* What you will do: All lines ahead of the one containing "Core — .NET" are to be left out; that line and each one after it, through the end of the records below, are to be duplicated exactly.
▼▼▼
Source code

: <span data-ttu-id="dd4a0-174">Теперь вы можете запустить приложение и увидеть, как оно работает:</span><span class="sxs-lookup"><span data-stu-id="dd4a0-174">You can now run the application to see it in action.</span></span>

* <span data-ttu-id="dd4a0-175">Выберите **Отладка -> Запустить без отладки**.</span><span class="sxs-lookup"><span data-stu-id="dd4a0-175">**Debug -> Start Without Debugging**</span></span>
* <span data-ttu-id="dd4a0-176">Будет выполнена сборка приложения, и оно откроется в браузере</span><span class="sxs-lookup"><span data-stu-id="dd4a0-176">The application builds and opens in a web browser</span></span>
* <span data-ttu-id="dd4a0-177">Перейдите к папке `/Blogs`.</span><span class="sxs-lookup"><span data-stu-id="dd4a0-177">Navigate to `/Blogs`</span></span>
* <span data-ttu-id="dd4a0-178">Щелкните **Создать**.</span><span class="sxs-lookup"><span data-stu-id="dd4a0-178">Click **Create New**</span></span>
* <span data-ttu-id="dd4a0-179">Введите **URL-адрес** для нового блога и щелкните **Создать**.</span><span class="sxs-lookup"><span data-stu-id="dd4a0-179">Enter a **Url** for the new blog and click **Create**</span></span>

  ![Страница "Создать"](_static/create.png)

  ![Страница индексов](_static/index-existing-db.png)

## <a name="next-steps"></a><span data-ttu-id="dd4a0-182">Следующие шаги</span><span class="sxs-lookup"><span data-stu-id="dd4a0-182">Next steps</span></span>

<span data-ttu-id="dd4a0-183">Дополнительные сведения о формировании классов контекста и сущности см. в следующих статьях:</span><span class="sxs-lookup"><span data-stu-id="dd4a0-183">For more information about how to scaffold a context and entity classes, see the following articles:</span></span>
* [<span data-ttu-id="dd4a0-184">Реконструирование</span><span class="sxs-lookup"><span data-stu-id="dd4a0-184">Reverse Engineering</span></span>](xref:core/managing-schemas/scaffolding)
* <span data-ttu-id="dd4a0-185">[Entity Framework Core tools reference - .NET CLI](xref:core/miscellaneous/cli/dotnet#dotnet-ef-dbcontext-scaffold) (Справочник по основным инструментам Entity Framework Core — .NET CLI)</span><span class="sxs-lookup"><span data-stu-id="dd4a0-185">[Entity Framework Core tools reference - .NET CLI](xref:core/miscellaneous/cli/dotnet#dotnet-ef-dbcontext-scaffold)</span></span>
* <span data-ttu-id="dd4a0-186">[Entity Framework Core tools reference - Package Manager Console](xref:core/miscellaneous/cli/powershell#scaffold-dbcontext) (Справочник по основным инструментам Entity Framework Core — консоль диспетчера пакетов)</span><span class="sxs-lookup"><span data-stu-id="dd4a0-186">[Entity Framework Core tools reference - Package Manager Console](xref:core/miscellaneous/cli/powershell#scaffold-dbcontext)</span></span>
▲▲▲
* Final answer:
* <span data-ttu-id="dd4a0-185">[Entity Framework Core tools reference - .NET CLI](xref:core/miscellaneous/cli/dotnet#dotnet-ef-dbcontext-scaffold) (Справочник по основным инструментам Entity Framework Core — .NET CLI)</span><span class="sxs-lookup"><span data-stu-id="dd4a0-185">[Entity Framework Core tools reference - .NET CLI](xref:core/miscellaneous/cli/dotnet#dotnet-ef-dbcontext-scaffold)</span></span>
* <span data-ttu-id="dd4a0-186">[Entity Framework Core tools reference - Package Manager Console](xref:core/miscellaneous/cli/powershell#scaffold-dbcontext) (Справочник по основным инструментам Entity Framework Core — консоль диспетчера пакетов)</span><span class="sxs-lookup"><span data-stu-id="dd4a0-186">[Entity Framework Core tools reference - Package Manager Console](xref:core/miscellaneous/cli/powershell#scaffold-dbcontext)</span></span>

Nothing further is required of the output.